Skin Stem Cells Are Influenced by Their Peers

The first paper, in Cell Stem Cell, asks the question: how do the stem cells in the epidermis stay active throughout a lifetime? Scientists have long thought that the activity of stem cells in the skin served as a catalyst for the activity of cells around them and prompted further renewal, but Dr. Greco’s findings, which examined how this process occurred in mice, suggest the opposite.

“It is what happens in the neighborhood that triggers renewal of stem cells, not renewing stem cells that change the neighborhood,” explains Katie Cockburn, PhD, a postdoctoral researcher in Dr. Greco’s lab and a co-author of the study.

Understanding this process gives us a better idea of how cells interact within the skin, potentially informing new methods for understanding and accelerating wound healing.

Hair Stem Cells Are Flexible

In the second paper, published in Nature Cell Biology, the team explored how stem cells are able to develop into different types of mature, adult cells. They decided to study how this process occurs in mouse hair follicles, where stem cells turn into hair cells.

Again, the researchers tracked the development of single cells within the hair follicle and found that stem cells retain the ability to become other cell types (known as pluripotency) much longer than expected. Even when a stem cell is far down the path to becoming hair, it still has the capacity to become something else.

We know that stem cells can become more flexible (or readier to change identity) upon injury, making it easier for them to help with wound healing, but this study shows that stem cell flexibility can be maintained even in an uninjured state.

Fibroblasts Pick Up the Slack

Unlike epithelial cells, fibroblasts do not move around—they stay rooted in their spots. But as we age, some fibroblasts begin to die, leaving gaps next to their neighbors.

In the lab’s third study, published in Cell, the researchers tracked fibroblast activity in mice and found that when a fibroblast dies, those around it will start to branch out, filling in the empty space and partially compensating for the loss of structure we see in the skin as we get older.

Understanding how loss of structure in the skin occurs—as well as how the body tries to naturally compensate for it—may inform treatments for the effects of aging or the fibroblast malfunction that occurs in fibrosis or cancer.

Looking to the Future

Dr.

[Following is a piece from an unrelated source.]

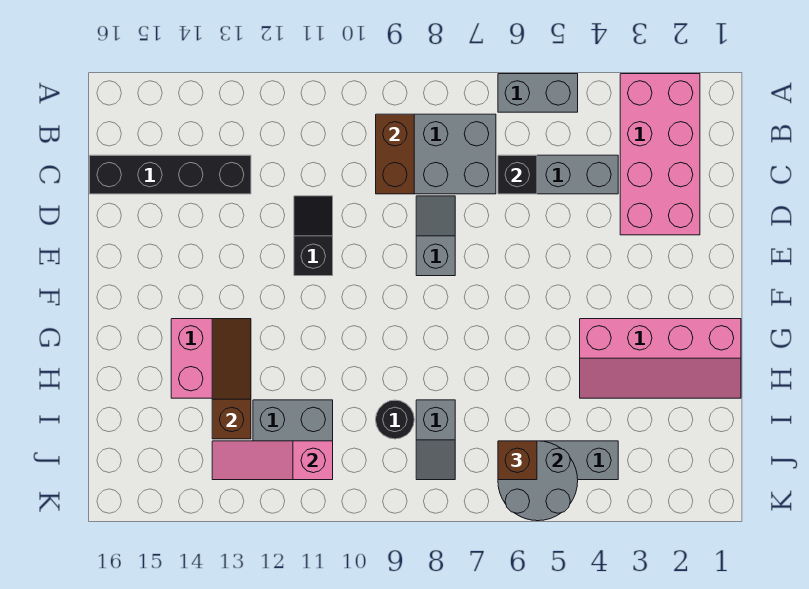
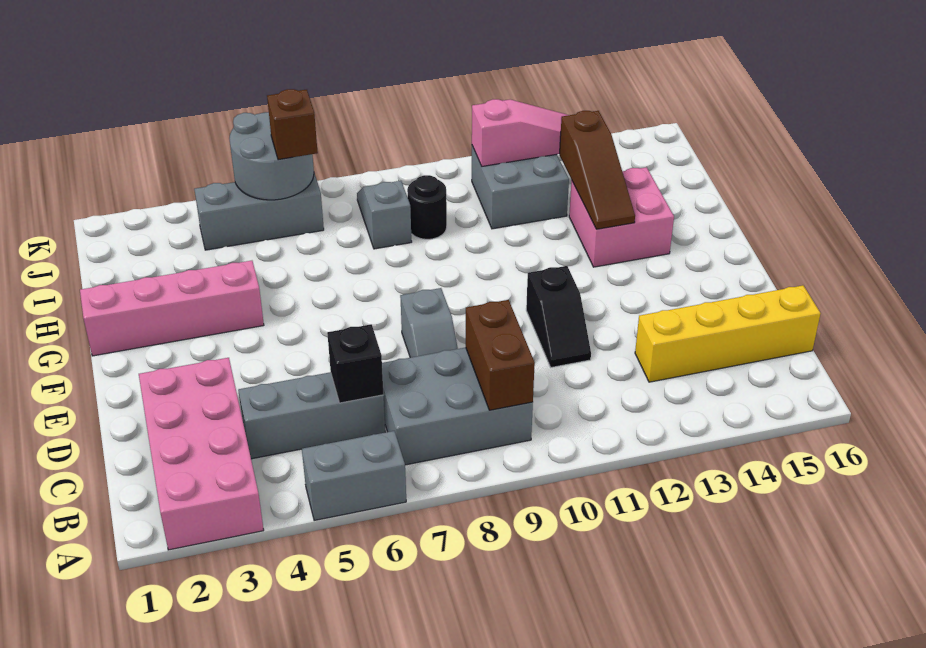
black 1x4 brick [90,155,251,194] -> yellow 1x4 brick [635,285,821,382]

Greco is excited to continue studying the behavior and interactions of our skin and hair cells.

“Using our imaging techniques, we’ve been able to understand how different cell types implement different strategies to sustain their own tissue types,” says Dr. Greco. “What we are fascinated to understand, moving forward, is how they talk to each other and interact within the organ as a whole, and how the regeneration of our skin and hair is controlled.”